Do-It-Yourself Spirit Lives on in EV World

NSSANleaf
NSSANleaf

Upon delivery of the first Nissan Leaf electric cars to its buyers last December, many have started to tinker with the stock of the car in order to make this engineering marvel go better than how it was designed.

Many of these garage engineers have created many other options that even Nissan is taking into consideration.  One of them, a glitch that has plagued many Leaf owners, is a battery-charge gauge that has become untrustworthy. The readout often misleads the Leaf driver into the conclusion that the battery pack is out of power despite having plenty of juice left to power the car.

These backyard car enthusiasts are no pushovers. Many have engineering degrees from the foremost universities in the country. With their green mind set they recognize the quality of the craftsmanship that went into the Nissan Leaf. Improving the technology is just something they want to do for their own benefit. With the gauge issue, while the internal mechanism monitors the battery charge efficiently, the visual readout is just a simple twelve bar display on the dashboard. Their new battery gauge has created a more accurate readout on how far their battery can go with the power left in the pack.

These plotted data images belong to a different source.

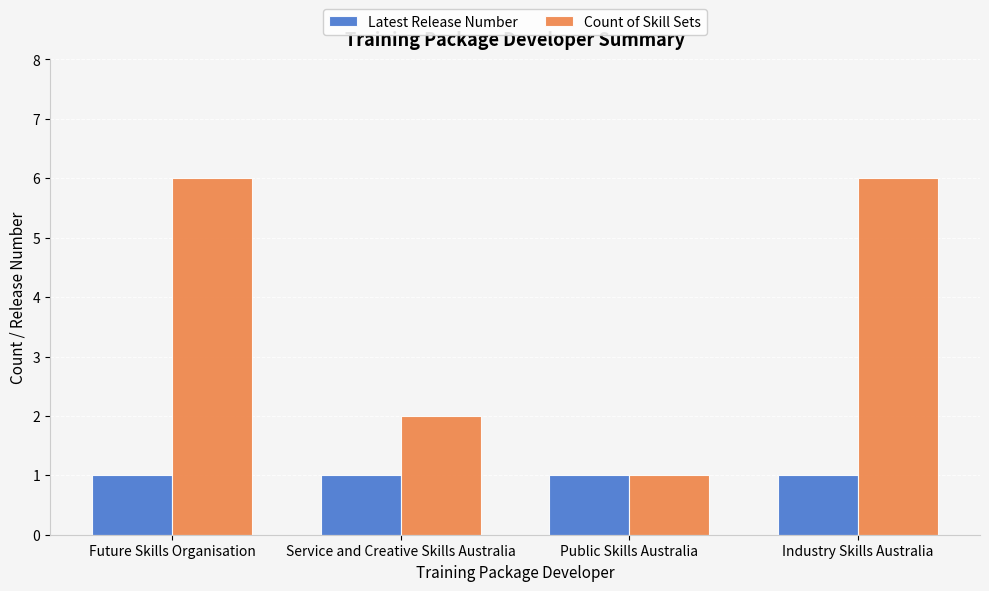

Is the value of Count of Skill Sets at Industry Skills Australia greater than the value of Latest Release Number at Future Skills Organisation?

Yes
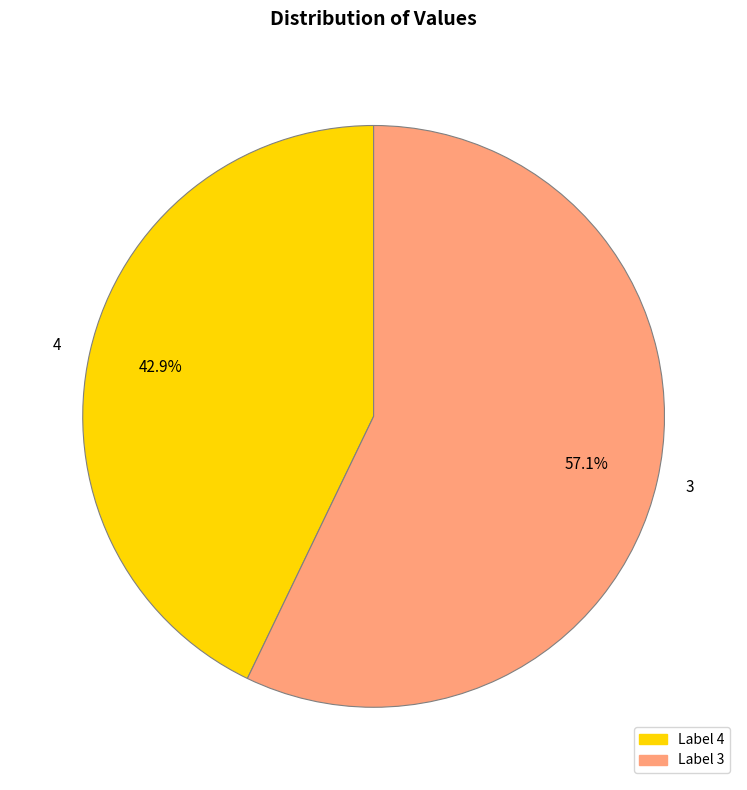

Combined, what portion of the pie is 3 and 4?

100.0%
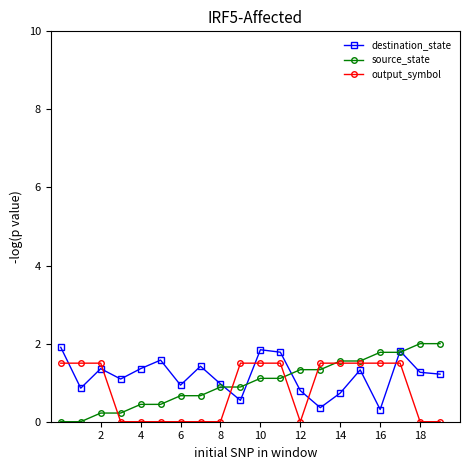

How many interior local peaks does the destination_state series have?

6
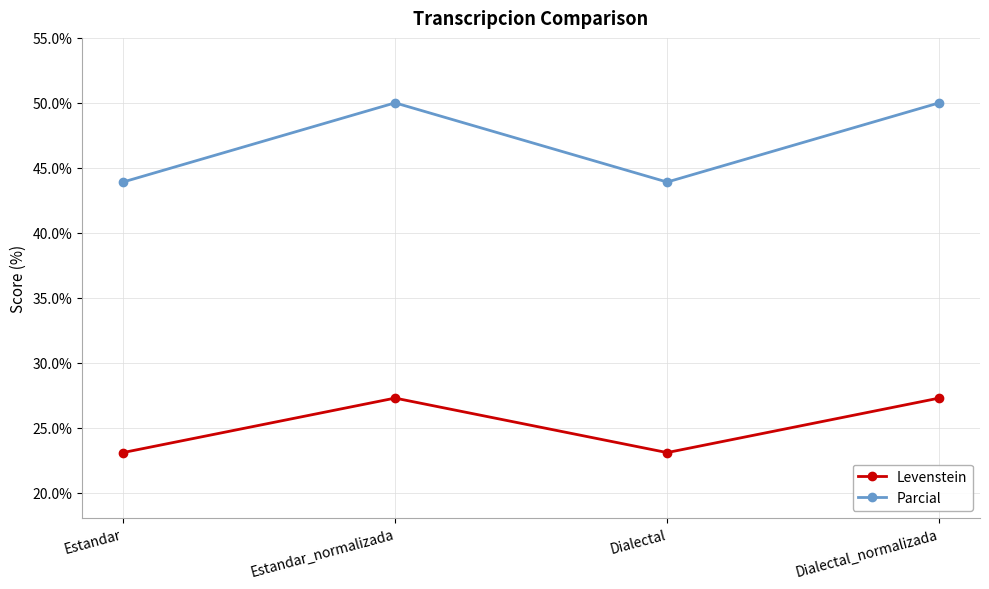

What is the value of the Levenstein point at the 2nd from the left?

27.3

Many Leaf support groups have sprung up in the areas where Nissan has delivered a number of units. In one such support group, an engineer was able to design the 120-volt charging cord accompanying the unit to be able to handle a 240-volt charge. This simple modification allows the recharging time to less than eight hours with the 240-volt charge compared to nearly twenty hours with the standard 120-volt charger. This new charger also can be plugged into any standard 240-volt household outlet that is used by any other household appliance.

Now these developments have made Nissan executives take notice. According to Brendan Jones, Director of Marketing and Sales Strategy for the Nissan Leaf, “These groups are springing up everywhere. We can’t take credit. The customers have done it on their own.” Another executive, Mark Perry, Director of Product Planning for the Nissan Leaf, confirms that Nissan engineers attend these group meetings. He said, “We’re not trying to control it, but we want to be responsive.”

One such group, called Bay Leaf located in the San Francisco Area, hopes that the carmaker would see their optimism and depth of thinking to help the company improve the Nissan Leaf.  And from there, Nissan is taking down notes.